AIM OF THE TASK: Because the images are not wanted, restate every line below word for word without them.

-=-=-

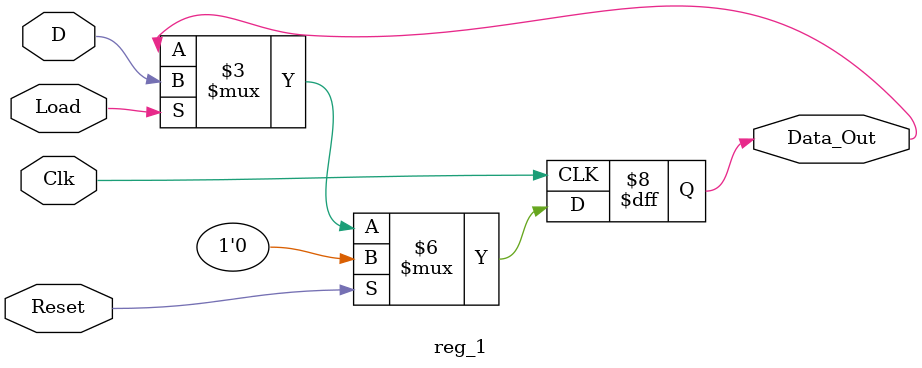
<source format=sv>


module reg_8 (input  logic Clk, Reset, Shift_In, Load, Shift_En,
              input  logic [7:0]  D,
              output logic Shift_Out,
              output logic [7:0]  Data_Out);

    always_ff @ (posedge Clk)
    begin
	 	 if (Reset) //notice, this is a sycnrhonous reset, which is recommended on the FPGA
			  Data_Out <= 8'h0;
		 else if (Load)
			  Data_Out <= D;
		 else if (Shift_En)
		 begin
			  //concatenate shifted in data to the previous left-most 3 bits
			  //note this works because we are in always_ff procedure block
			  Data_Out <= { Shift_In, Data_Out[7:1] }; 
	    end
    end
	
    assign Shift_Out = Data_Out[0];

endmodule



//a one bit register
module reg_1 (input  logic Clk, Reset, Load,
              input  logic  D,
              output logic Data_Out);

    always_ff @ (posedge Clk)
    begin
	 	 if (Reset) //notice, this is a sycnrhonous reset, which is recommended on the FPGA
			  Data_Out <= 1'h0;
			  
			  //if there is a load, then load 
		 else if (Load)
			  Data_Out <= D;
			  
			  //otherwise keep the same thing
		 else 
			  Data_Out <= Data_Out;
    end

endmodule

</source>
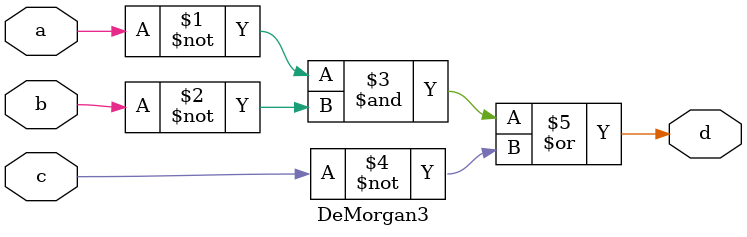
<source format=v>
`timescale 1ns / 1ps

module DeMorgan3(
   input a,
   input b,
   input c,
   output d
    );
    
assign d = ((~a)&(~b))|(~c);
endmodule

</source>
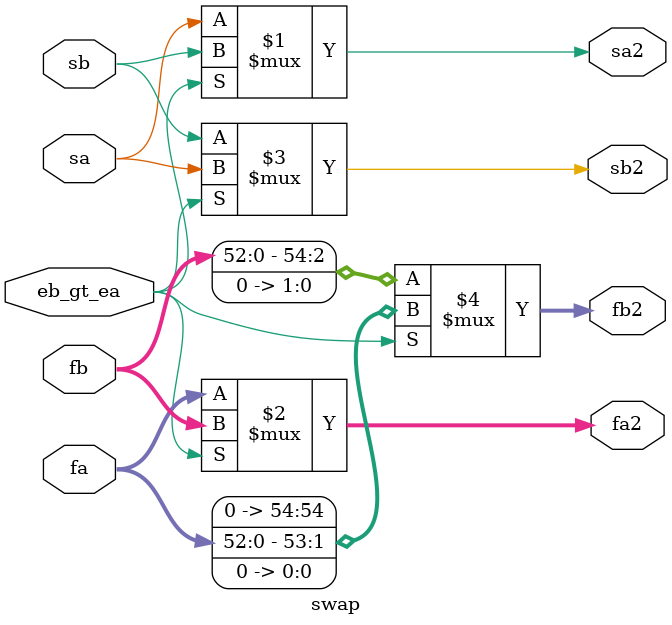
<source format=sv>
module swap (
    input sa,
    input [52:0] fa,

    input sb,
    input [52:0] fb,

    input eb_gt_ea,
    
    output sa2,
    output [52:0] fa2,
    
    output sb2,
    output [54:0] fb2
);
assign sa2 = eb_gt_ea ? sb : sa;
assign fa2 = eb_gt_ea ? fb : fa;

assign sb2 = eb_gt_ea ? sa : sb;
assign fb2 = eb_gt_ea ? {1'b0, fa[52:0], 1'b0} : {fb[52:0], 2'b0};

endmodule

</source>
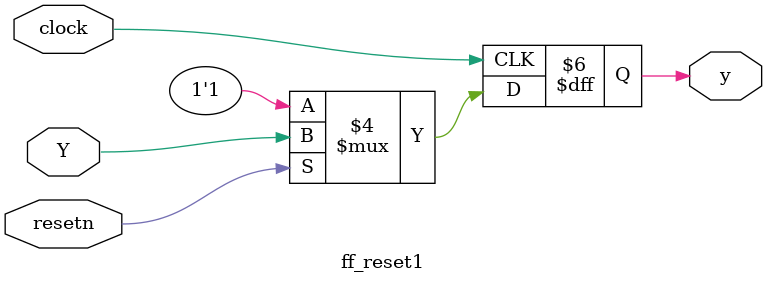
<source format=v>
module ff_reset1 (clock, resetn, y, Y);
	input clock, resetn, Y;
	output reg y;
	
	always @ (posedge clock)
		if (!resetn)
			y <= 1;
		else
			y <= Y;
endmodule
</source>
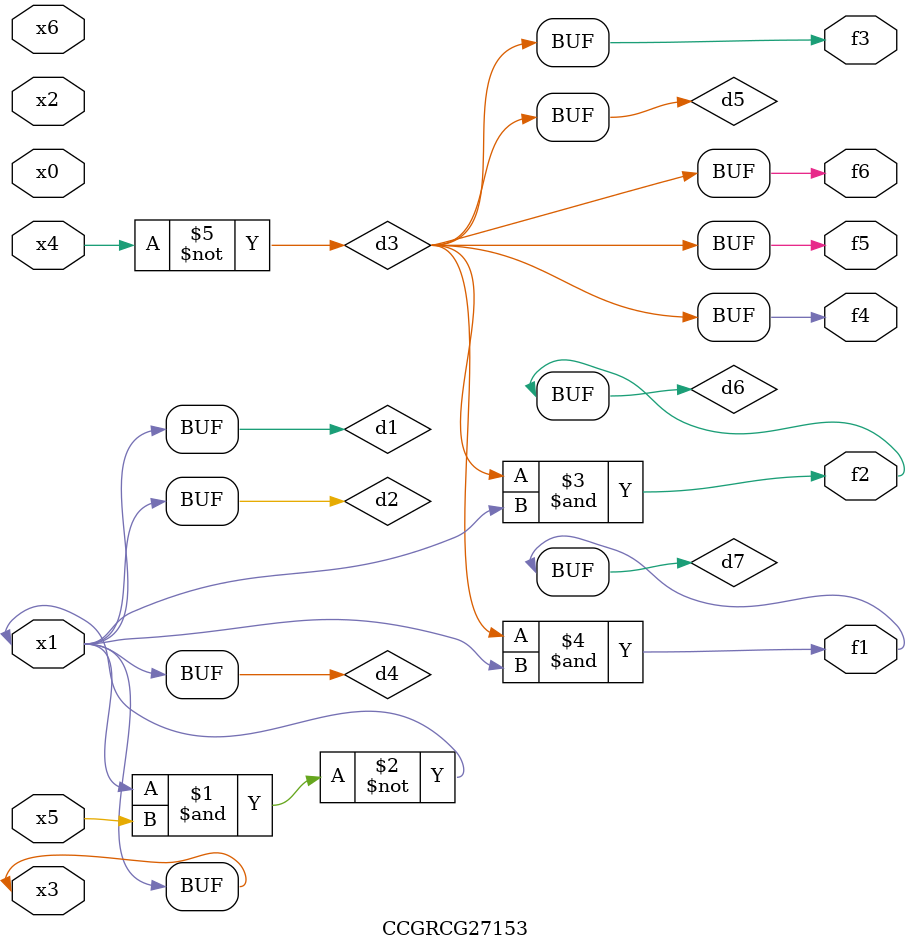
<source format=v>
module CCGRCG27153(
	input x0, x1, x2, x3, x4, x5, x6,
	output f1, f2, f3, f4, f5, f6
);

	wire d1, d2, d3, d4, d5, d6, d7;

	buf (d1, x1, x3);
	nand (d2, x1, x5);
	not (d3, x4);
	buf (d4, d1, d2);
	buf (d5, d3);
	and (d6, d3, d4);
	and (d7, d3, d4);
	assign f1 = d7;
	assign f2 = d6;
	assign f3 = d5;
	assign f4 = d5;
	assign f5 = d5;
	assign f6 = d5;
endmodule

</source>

-=-=-

ANSWER SECTION:
<source format=sv>


module reg_8 (input  logic Clk, Reset, Shift_In, Load, Shift_En,
              input  logic [7:0]  D,
              output logic Shift_Out,
              output logic [7:0]  Data_Out);

    always_ff @ (posedge Clk)
    begin
	 	 if (Reset) //notice, this is a sycnrhonous reset, which is recommended on the FPGA
			  Data_Out <= 8'h0;
		 else if (Load)
			  Data_Out <= D;
		 else if (Shift_En)
		 begin
			  //concatenate shifted in data to the previous left-most 3 bits
			  //note this works because we are in always_ff procedure block
			  Data_Out <= { Shift_In, Data_Out[7:1] }; 
	    end
    end
	
    assign Shift_Out = Data_Out[0];

endmodule



//a one bit register
module reg_1 (input  logic Clk, Reset, Load,
              input  logic  D,
              output logic Data_Out);

    always_ff @ (posedge Clk)
    begin
	 	 if (Reset) //notice, this is a sycnrhonous reset, which is recommended on the FPGA
			  Data_Out <= 1'h0;
			  
			  //if there is a load, then load 
		 else if (Load)
			  Data_Out <= D;
			  
			  //otherwise keep the same thing
		 else 
			  Data_Out <= Data_Out;
    end

endmodule

</source>
<source format=v>
`timescale 1ns / 1ps

module DeMorgan3(
   input a,
   input b,
   input c,
   output d
    );
    
assign d = ((~a)&(~b))|(~c);
endmodule

</source>
<source format=sv>
module swap (
    input sa,
    input [52:0] fa,

    input sb,
    input [52:0] fb,

    input eb_gt_ea,
    
    output sa2,
    output [52:0] fa2,
    
    output sb2,
    output [54:0] fb2
);
assign sa2 = eb_gt_ea ? sb : sa;
assign fa2 = eb_gt_ea ? fb : fa;

assign sb2 = eb_gt_ea ? sa : sb;
assign fb2 = eb_gt_ea ? {1'b0, fa[52:0], 1'b0} : {fb[52:0], 2'b0};

endmodule

</source>
<source format=v>
module ff_reset1 (clock, resetn, y, Y);
	input clock, resetn, Y;
	output reg y;
	
	always @ (posedge clock)
		if (!resetn)
			y <= 1;
		else
			y <= Y;
endmodule
</source>
<source format=v>
module CCGRCG27153(
	input x0, x1, x2, x3, x4, x5, x6,
	output f1, f2, f3, f4, f5, f6
);

	wire d1, d2, d3, d4, d5, d6, d7;

	buf (d1, x1, x3);
	nand (d2, x1, x5);
	not (d3, x4);
	buf (d4, d1, d2);
	buf (d5, d3);
	and (d6, d3, d4);
	and (d7, d3, d4);
	assign f1 = d7;
	assign f2 = d6;
	assign f3 = d5;
	assign f4 = d5;
	assign f5 = d5;
	assign f6 = d5;
endmodule

</source>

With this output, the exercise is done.